### STUDY QUESTIONS
1. Copy the self-advocacy essay word for word, from "The Day My Kid" up to and including "email the teacher.".
2. Please go on with the self-advocacy essay from the point where it stops.

### PAGE EXCERPT
--------------------------------
The Day My Kid Negotiated His Way Out of a Problem (And Why Schools Never Taught Him How)
My 15-year-old came downstairs Thursday night looking defeated.
“My history teacher assigned our group project partners. I got stuck with two kids who never do any work. Last time we had a group project with them, I ended up doing everything the night before it was due.”
I could see where this was going. He wanted me to email the teacher.
Instead, I asked: “What do you want to happen?”
He thought about it. “I want to be in a different group. Or at least have the teacher know what’s happening so I don’t get a bad grade when they don’t do their part.”
“Okay. What’s your plan?”
“My plan? I… I don’t know. Can you email her?”
That’s the moment I realized: We’d taught him money management. We’d taught him to create value and earn. But we’d never taught him to advocate for himself.
Schools don’t teach this. They teach kids to follow the rules, accept assigned partners, and suffer in silence. Then suddenly at 18, we expect them to negotiate salaries, advocate with landlords, and stand up for themselves in relationships.
It doesn’t work that way.
The Problem: Schools Punish Advocacy

Here’s what happens in most classrooms:
A kid disagrees with a grade. A kid questions an assignment. A kid asks to switch groups because of a legitimate problem.
The response? “That’s just how it is.” “Life isn’t fair.” “Learn to work with everyone.”
--------------------------------
### PROVIDED INFORMATION
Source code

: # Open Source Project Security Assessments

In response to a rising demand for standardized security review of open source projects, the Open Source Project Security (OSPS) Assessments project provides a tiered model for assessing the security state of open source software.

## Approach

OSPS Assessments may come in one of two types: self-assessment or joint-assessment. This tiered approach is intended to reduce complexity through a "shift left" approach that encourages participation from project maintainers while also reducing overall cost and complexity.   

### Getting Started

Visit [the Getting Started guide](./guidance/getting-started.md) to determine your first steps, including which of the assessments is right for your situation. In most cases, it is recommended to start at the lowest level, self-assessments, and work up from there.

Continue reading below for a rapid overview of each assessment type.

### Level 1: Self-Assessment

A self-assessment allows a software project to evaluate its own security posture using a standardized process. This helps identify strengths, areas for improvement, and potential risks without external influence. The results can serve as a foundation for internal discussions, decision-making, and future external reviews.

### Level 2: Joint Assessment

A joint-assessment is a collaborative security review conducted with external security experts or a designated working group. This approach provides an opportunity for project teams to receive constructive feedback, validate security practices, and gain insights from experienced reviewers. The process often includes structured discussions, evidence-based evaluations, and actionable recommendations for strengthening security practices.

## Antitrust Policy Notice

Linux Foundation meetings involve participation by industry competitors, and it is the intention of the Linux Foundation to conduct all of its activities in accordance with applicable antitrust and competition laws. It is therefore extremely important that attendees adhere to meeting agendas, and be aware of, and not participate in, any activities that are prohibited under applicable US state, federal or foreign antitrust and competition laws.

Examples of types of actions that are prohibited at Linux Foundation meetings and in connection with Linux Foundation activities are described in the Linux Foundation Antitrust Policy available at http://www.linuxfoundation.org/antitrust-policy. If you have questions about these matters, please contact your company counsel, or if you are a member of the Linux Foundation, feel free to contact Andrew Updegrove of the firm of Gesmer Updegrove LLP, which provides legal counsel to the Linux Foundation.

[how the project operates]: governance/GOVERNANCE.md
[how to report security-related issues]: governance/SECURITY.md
--------------------------------
### ANSWERS FOR THE TASKS
1.
The Day My Kid Negotiated His Way Out of a Problem (And Why Schools Never Taught Him How)
My 15-year-old came downstairs Thursday night looking defeated.
“My history teacher assigned our group project partners. I got stuck with two kids who never do any work. Last time we had a group project with them, I ended up doing everything the night before it was due.”
I could see where this was going. He wanted me to email the teacher.

2.
Translation: Accept what authority figures decide. Don’t question. Don’t negotiate. Compliance is rewarded. Advocacy is seen as defiance.
Then these same kids graduate, and we wonder why they:
- Accept the first salary offer without negotiating
- Stay silent when roommates take advantage of them
- Let friends treat them poorly because they “don’t want to cause problems”
- Struggle to ask for extensions, accommodations, or help when they need it
The pattern starts young. Kids learn that asking for what they need makes them “difficult.” So they stop asking.
By high school, they’d rather suffer in silence than advocate for themselves. By college, they’ve internalized that their needs don’t matter as much as maintaining peace.
This isn’t preparing them for life. It’s teaching them to be doormats.
What Negotiation Actually Means for Kids

When I say “teach kids to negotiate,” I don’t mean turning them into entitled demanders who think everything should go their way.
I mean teaching them to:
Identify what they actually need (not just complain about what they don’t like)
Articulate their position clearly (without emotion overwhelming the message)
Propose solutions (not just present problems)
Listen to the other side (negotiation isn’t demanding, it’s collaborative problem-solving)
Accept “no” gracefully (but know they tried)
My son didn’t need me to fight his battles. He needed me to teach him how to fight them himself.
So here’s what I did:
“You have three options. One: Accept the group and do all the work yourself again. Two: Talk to your teacher before the project starts. Three: Do nothing and complain after the fact.”
He picked option two.
Then I asked: “What will you say?”
He started with: “I don’t want to be in this group because—”
I stopped him. “What do you want? Not what you don’t want.”
He tried again: “I’d like to request a different group. The last time I worked with these two students, I ended up doing the entire project alone the night before it was due. I’m worried the same thing will happen again.”
Better.
“And if she says no?”
“Then… I guess I ask if there’s a way to make sure everyone contributes equally. Maybe individual grades based on our parts?”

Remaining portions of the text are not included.